◆ DOCUMENT TEXT ◆
= = =

Fredi Gonzalez has already insisted that he'll use both relievers in the closer role initially, and considering the Braves' history with two similarly skilled options, right-hander Rafael Soriano and left-hander Mike Gonzalez, there's merit in the idea. Gonzalez could ride both relievers depending upon matchups, with the intent to rely upon the hotter hand full-time over the long haul.
If that's true, fantasy owners might gravitate toward Kimbrel, considering that the right-handed Soriano was the one who emerged with 27 saves in a similar arrangement in 2009. After all, in a righty/lefty platoon, it's important to remember that a right-handed pitcher has the advantage (just like a left-handed batter), if only because there are significantly more righties than lefties (usually two righties for every lefty) in baseball.
But that it's Gonzalez's, and not Bobby Cox's, decision makes this a more interesting debate. Cox was actually more conservative with doling out save opportunities, often going with the more experienced pitcher; the fact that hotshot prospect Mark Wohlers, for example, didn't sniff the role until his fifth big league season -- taking a back seat even to a lefty such as Mike Stanton in 1993 -- shows that. Would Gonzalez change that strategy, and instead go with the prospect? Perhaps, but it's also worth pointing out that Gonzalez served as a pupil under Cox with the Braves for four seasons (2003-06) before moving on to manage the Florida Marlins for 3½ seasons, and even in his Marlins days, he was known for relying on the "experienced" guy (in that case Kevin Gregg) over the hotshot prospect (then Matt Lindstrom).

= = =

◆ DATA TO EXAMINE ◆
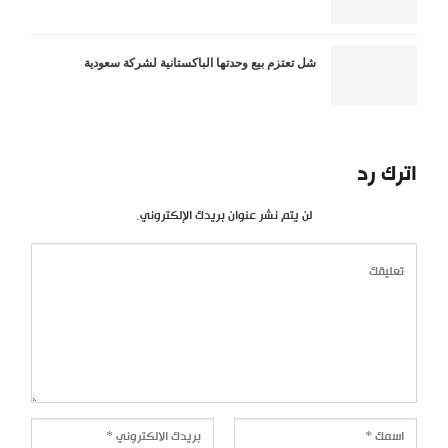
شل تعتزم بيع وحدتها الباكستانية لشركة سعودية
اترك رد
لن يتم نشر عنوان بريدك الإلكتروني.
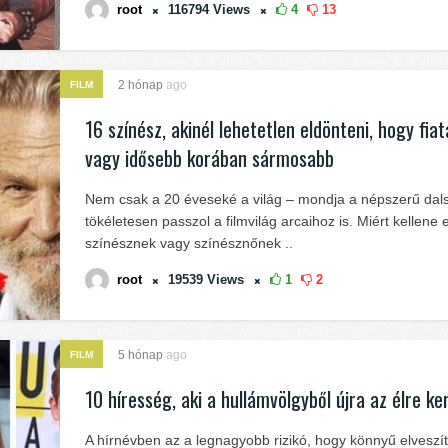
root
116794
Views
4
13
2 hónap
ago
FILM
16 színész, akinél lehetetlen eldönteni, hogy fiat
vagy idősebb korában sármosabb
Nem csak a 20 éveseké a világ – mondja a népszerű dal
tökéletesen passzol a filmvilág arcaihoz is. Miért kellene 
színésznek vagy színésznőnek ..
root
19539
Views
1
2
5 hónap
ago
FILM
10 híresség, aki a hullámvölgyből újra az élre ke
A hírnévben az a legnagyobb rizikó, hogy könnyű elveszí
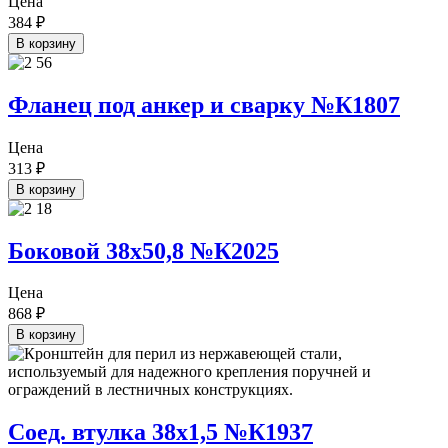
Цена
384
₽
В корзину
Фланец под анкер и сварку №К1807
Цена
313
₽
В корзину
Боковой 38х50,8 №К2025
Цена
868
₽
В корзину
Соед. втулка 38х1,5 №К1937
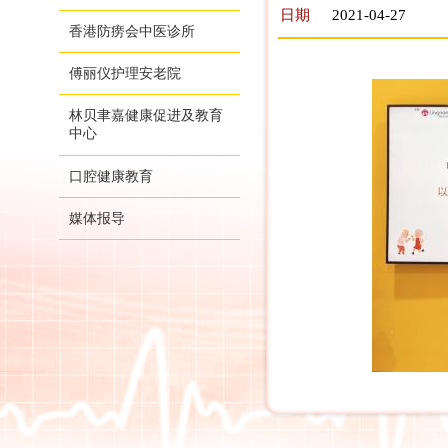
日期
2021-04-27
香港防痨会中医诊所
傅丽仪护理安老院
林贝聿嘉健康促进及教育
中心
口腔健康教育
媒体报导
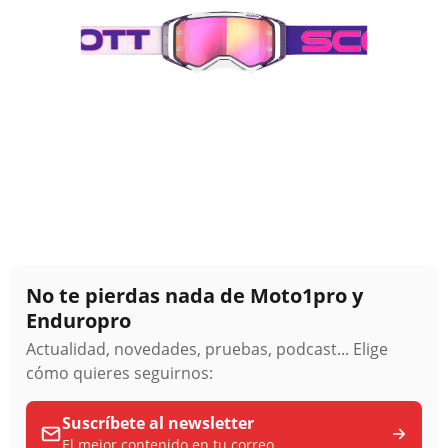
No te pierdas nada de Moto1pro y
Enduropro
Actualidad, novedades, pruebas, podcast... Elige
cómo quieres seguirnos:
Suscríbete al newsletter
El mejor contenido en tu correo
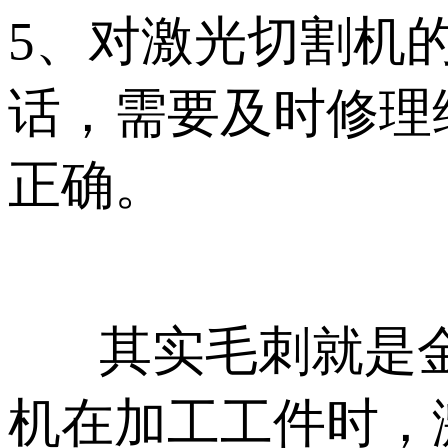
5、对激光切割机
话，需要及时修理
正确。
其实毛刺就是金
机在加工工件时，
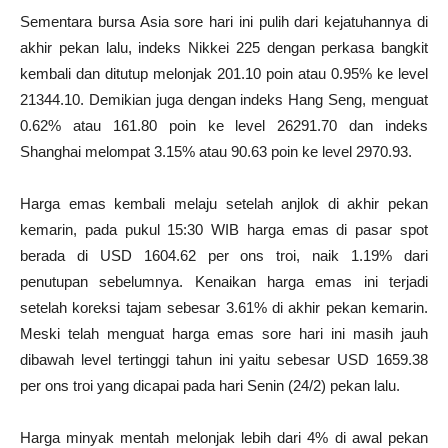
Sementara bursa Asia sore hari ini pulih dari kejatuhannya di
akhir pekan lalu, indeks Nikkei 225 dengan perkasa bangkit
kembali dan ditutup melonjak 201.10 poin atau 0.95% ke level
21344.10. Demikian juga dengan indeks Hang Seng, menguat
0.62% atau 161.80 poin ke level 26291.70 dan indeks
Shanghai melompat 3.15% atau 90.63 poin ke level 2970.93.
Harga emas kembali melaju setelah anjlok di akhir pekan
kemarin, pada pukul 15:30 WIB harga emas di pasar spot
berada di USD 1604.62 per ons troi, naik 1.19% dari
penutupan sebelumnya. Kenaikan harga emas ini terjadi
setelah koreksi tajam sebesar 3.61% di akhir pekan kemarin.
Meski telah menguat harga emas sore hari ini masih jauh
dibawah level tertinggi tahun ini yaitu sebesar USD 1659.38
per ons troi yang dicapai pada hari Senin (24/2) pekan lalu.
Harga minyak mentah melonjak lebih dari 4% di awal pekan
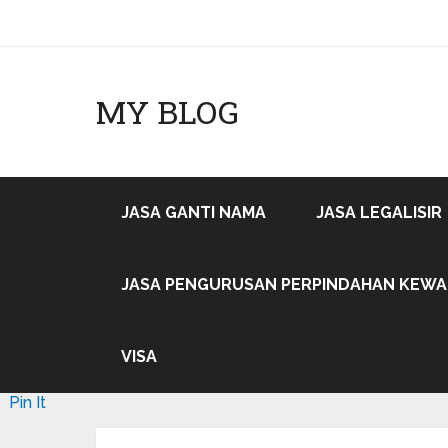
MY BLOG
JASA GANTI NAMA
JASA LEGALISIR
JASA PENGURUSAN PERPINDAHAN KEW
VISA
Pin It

= = =

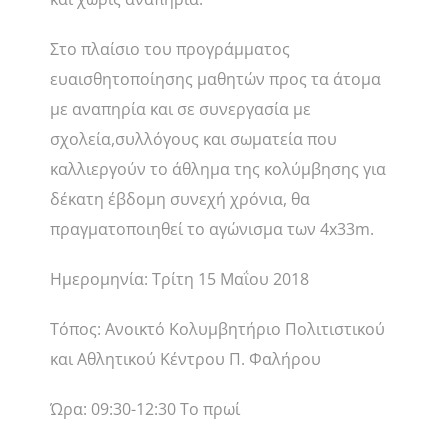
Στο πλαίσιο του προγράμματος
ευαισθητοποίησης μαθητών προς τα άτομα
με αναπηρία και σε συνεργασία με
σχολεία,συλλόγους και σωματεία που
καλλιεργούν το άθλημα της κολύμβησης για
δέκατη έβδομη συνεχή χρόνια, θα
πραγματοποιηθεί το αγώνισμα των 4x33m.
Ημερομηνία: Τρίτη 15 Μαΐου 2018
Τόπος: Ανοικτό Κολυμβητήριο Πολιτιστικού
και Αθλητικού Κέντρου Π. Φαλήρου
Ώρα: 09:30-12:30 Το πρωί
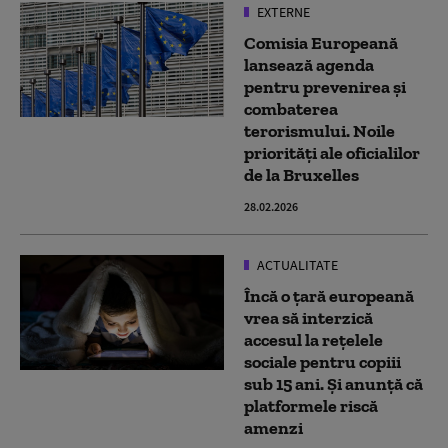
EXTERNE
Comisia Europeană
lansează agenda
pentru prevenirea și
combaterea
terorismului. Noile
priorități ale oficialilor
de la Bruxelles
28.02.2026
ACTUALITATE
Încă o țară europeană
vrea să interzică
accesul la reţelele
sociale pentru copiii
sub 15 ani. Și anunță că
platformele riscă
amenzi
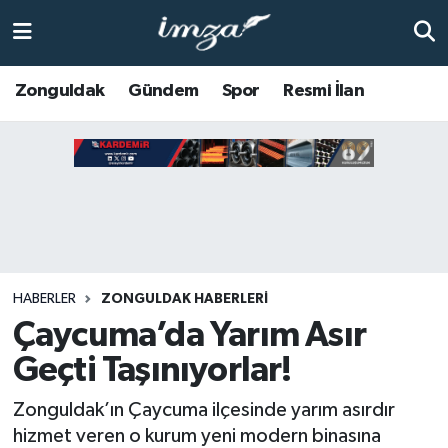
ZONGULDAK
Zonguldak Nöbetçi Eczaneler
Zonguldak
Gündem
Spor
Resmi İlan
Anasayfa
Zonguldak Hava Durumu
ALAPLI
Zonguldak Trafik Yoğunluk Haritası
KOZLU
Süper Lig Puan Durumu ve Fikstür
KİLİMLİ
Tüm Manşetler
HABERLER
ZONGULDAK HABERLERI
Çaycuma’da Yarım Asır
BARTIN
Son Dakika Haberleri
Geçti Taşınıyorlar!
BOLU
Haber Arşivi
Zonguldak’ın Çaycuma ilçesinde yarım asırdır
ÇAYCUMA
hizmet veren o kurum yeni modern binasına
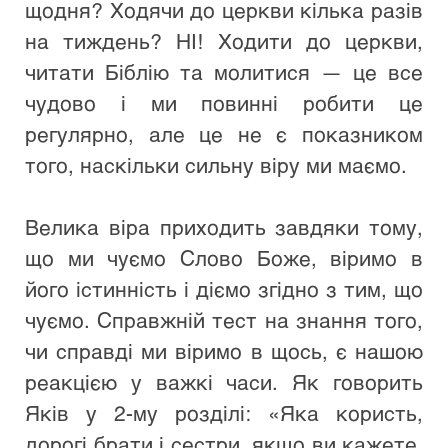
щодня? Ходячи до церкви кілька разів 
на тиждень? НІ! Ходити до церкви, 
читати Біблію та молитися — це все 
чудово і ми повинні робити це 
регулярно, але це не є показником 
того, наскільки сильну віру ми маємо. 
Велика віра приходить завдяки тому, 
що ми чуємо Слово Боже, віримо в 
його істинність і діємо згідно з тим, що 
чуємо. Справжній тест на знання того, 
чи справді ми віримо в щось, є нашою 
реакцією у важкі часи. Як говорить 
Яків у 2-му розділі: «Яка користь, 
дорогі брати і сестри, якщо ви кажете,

= = =

◆ LIST OF TASKS ◆
- 1) Answer these about the passage on the Braves' closer role:
(a) Which right-hander emerged with 27 saves in 2009?
(b) Which lefty did Mark Wohlers take a back seat to in 1993?
(c) How many seasons did Gonzalez serve under Cox with the Braves?
- 2) Please rewrite the stretch from "But that it's" through "(then Matt Lindstrom)." in the passage on the Braves' closer role, swapping "hotshot prospect" for "top prospect" each time it appears.
You can set the material aside.

◆ PER-TASK OUTPUTS ◆
- 1)
(a) Rafael Soriano
(b) Mike Stanton
(c) Four (2003-06)

- 2)
But that it's Gonzalez's, and not Bobby Cox's, decision makes this a more interesting debate. Cox was actually more conservative with doling out save opportunities, often going with the more experienced pitcher; the fact that top prospect Mark Wohlers, for example, didn't sniff the role until his fifth big league season -- taking a back seat even to a lefty such as Mike Stanton in 1993 -- shows that. Would Gonzalez change that strategy, and instead go with the prospect? Perhaps, but it's also worth pointing out that Gonzalez served as a pupil under Cox with the Braves for four seasons (2003-06) before moving on to manage the Florida Marlins for 3½ seasons, and even in his Marlins days, he was known for relying on the "experienced" guy (in that case Kevin Gregg) over the top prospect (then Matt Lindstrom).